There are enormous challenges for the next president and frankly, an organization that gave Emmert an extension despite his obvious incompetence...well, it doesn’t really seem like a visionary group.

And at this point, it needs to be, or at least whoever is running the search needs to be. The next president will need to be someone who is not just visionary but pragmatic, flexible and diplomatic.

Elon Musk is going to be busy for the near future so he’s out and he’s not particularly diplomatic anyway. Beyond that? We can think of a few candidates.

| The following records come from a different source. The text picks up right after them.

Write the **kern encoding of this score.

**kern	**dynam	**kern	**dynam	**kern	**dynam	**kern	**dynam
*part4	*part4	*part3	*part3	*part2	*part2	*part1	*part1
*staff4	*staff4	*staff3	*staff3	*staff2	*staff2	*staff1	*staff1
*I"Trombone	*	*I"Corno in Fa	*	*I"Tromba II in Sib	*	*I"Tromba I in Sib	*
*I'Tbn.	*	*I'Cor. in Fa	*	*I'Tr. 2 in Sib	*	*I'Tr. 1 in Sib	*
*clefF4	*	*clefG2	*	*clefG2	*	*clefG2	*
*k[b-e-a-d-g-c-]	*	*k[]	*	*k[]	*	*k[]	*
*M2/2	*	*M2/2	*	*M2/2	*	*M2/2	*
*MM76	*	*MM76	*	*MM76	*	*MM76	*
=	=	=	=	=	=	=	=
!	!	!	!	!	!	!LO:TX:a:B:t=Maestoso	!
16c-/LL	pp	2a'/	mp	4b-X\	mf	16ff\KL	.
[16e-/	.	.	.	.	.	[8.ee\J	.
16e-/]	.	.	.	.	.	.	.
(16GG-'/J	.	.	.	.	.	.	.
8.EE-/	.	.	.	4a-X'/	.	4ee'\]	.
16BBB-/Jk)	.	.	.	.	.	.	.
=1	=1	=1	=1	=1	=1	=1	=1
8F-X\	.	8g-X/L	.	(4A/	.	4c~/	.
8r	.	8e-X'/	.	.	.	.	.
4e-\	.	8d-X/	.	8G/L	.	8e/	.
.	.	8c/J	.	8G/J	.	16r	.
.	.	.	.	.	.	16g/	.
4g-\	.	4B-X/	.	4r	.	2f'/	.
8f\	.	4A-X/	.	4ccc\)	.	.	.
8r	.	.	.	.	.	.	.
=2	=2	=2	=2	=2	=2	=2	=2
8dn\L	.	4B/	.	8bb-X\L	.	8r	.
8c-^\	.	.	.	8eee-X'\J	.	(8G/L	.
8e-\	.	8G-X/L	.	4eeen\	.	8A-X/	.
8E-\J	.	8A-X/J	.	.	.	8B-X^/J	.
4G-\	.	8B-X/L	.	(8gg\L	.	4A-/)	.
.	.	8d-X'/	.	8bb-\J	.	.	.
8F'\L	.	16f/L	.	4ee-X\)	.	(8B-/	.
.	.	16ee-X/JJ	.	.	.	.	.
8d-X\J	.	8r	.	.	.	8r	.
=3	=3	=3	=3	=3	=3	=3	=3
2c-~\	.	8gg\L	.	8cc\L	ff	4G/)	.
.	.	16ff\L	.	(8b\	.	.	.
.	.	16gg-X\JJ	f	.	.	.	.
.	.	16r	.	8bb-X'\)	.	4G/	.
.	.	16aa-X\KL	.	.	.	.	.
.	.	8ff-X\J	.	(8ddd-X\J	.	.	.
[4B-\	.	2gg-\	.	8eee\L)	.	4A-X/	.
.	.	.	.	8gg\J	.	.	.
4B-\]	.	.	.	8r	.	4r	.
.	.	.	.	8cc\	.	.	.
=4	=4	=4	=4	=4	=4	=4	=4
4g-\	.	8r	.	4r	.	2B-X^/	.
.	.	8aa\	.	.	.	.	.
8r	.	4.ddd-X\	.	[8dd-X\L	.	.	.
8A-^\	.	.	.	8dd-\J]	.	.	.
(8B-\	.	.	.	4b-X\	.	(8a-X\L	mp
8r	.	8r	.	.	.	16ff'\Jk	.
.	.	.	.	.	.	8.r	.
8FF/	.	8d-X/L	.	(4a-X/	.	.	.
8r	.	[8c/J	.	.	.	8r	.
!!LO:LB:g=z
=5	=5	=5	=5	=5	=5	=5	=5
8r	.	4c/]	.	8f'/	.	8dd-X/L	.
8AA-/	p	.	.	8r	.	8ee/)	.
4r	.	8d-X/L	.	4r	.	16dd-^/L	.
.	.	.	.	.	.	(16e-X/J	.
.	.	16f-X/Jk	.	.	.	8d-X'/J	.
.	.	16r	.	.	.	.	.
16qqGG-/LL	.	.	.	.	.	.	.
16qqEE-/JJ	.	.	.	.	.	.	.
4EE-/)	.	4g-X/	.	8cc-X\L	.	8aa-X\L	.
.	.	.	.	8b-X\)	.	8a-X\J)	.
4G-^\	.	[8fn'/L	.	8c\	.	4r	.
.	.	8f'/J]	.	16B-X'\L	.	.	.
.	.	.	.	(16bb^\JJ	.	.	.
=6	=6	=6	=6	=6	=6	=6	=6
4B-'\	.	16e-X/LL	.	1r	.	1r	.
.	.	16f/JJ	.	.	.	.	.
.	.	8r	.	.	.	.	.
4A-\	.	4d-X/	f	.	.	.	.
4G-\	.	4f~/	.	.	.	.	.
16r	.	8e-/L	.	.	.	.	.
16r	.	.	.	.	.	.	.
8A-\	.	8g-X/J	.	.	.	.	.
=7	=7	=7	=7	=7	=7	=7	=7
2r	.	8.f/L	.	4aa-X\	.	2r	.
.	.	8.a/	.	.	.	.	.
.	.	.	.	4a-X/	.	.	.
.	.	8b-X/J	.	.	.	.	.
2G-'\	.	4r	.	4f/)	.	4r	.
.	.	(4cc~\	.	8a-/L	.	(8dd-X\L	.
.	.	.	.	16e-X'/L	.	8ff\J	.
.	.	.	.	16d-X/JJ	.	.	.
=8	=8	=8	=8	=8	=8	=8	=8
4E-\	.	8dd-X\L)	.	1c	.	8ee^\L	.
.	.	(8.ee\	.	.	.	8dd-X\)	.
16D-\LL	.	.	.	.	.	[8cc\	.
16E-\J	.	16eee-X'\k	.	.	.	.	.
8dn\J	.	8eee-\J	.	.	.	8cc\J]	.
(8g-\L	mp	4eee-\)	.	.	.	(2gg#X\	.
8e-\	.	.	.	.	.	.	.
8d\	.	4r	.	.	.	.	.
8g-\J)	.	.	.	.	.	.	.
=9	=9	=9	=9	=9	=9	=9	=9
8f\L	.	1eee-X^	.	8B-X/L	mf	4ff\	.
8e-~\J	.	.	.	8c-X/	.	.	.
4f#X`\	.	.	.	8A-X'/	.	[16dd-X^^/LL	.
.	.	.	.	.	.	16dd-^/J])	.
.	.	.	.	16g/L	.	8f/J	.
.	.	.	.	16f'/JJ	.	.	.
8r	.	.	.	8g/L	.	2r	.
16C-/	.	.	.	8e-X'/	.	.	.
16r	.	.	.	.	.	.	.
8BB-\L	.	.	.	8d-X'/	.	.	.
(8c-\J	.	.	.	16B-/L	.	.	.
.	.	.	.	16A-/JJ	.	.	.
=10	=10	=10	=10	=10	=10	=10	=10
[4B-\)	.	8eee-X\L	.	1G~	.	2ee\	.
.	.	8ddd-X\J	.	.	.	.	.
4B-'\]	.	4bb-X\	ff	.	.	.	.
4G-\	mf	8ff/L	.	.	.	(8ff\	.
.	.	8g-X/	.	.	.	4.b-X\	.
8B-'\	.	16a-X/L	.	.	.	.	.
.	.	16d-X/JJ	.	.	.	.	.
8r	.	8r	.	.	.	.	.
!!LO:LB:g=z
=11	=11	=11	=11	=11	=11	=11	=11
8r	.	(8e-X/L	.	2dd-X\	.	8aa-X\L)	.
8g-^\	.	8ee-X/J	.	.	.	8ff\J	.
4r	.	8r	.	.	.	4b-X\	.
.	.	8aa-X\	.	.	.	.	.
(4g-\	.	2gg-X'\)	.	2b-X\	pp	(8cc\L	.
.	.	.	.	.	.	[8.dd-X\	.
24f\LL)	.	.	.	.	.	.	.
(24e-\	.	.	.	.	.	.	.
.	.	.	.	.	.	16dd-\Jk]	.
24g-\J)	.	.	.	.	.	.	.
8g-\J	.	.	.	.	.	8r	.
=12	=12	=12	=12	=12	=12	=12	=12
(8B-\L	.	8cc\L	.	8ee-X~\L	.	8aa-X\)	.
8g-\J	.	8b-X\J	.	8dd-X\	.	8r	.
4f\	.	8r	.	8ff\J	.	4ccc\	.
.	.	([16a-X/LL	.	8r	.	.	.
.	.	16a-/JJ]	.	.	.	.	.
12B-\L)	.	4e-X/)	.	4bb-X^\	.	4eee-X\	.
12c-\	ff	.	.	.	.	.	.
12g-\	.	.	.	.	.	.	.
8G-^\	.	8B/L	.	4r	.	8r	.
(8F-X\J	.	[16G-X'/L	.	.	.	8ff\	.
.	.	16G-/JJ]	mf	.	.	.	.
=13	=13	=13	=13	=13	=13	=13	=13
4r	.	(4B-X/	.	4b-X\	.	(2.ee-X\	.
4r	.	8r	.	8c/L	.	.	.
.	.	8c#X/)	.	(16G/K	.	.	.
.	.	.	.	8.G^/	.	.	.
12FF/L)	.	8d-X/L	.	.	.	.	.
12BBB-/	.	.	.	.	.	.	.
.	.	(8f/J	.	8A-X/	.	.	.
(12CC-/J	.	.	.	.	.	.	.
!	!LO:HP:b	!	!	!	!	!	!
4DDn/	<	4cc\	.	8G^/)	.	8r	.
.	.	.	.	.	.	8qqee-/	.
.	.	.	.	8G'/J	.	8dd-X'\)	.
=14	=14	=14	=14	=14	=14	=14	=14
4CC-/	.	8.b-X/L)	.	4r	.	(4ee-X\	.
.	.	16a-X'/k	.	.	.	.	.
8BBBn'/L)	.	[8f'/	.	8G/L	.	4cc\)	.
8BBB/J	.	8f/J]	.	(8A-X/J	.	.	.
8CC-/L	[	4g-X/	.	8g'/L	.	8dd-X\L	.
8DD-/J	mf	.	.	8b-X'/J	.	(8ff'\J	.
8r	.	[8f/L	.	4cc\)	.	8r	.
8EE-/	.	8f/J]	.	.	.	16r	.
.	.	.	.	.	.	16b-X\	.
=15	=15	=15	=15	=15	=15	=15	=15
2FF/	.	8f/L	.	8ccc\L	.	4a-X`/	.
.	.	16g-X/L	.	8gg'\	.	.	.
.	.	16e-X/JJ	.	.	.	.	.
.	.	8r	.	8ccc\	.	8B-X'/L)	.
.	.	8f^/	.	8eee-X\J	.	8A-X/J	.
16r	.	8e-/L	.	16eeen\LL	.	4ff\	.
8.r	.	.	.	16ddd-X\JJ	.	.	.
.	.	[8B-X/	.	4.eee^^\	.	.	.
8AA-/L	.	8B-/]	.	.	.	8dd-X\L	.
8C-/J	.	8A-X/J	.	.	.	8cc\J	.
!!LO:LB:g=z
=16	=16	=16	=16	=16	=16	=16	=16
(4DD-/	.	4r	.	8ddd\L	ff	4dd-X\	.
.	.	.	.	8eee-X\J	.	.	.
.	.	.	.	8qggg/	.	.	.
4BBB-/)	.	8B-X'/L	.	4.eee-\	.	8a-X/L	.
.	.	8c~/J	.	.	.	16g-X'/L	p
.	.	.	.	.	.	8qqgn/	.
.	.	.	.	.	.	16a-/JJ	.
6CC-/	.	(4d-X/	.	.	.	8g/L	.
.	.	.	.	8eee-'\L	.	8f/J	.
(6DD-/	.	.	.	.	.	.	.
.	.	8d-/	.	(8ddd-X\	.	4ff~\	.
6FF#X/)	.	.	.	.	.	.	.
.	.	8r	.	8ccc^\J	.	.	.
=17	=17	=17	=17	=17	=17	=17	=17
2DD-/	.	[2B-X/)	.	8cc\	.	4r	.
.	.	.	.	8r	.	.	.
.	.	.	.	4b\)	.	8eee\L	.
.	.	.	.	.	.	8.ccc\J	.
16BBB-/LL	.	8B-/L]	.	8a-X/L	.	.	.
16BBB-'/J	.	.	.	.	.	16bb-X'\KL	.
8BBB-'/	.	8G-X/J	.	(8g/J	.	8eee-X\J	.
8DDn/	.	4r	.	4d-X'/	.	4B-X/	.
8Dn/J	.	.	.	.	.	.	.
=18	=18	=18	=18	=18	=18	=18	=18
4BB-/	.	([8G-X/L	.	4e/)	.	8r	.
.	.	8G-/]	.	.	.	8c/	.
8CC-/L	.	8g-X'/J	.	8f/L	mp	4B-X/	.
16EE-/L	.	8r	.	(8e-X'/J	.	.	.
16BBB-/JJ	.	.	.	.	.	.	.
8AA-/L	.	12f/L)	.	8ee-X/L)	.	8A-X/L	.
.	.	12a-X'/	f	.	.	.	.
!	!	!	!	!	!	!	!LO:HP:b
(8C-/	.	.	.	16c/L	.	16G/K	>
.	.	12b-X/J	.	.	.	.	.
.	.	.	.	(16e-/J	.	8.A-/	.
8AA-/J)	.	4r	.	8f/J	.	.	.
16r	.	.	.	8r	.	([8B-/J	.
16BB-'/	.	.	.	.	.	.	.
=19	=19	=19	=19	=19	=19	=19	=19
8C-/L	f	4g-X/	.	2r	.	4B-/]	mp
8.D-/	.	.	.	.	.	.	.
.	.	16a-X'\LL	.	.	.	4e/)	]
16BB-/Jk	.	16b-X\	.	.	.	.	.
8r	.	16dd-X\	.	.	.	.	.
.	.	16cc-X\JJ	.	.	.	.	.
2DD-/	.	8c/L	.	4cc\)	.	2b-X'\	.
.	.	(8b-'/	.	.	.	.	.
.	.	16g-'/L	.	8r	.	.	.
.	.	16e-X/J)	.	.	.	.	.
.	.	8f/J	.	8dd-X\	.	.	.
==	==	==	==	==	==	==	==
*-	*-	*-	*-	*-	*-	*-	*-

  • Barack Obama. He’s a huge sports fan and obviously has executive experience. He’s probably bored too.
  • Mike Krzyzewski. He wouldn’t take this on at 75, but he has the communication and organizational skills to push things in the right direction. We’d try hard to involve him in the search process.
  • Adam Silver. There’s no particular reason why he would take on this big headache, but he’s shown that he can challenge inertia and shake things up in interesting ways. We’d ask and then ask who he would recommend.
  • Mark Cuban. Again, not a serious candidate but who knows? He might like the challenge and he has a long track record of innovation and pushing boundaries.
  • Ivy League Commissioner Robin Green. She has NCAA experience, she’s smart and has been a solid leader for the Ivy League. It would be a smart start for addressing equity concerns too.
  • Pac-12 Commissioner George Kliavkoff. He was a very interesting hire for the PAC-12, coming as he did from the entertainment world. He’d probably be a better choice than another college president.
  • Jay Bilas. Perhaps the most prominent and consistent NCAA critic, Bilas is smart, has superb communication skills and without question has moved the conversation about the future of the NCAA immensely. We don’t know if he has the organizational skills to take this on, but he’d be a fascinating choice. And unlike Emmert, he’d know if he had failed and should step aside.

Most of our suggestions come from the basketball world because we know those people best but there’s no need to limit it obviously. We were joking about Musk of course, but there are plenty of talented men and women in the business world who could approach the NCAA with fresh eyes. And we realize that football will drive most of this.

The question is who seriously believes they could succeed. It may be that the best move is to blow it all up and start over.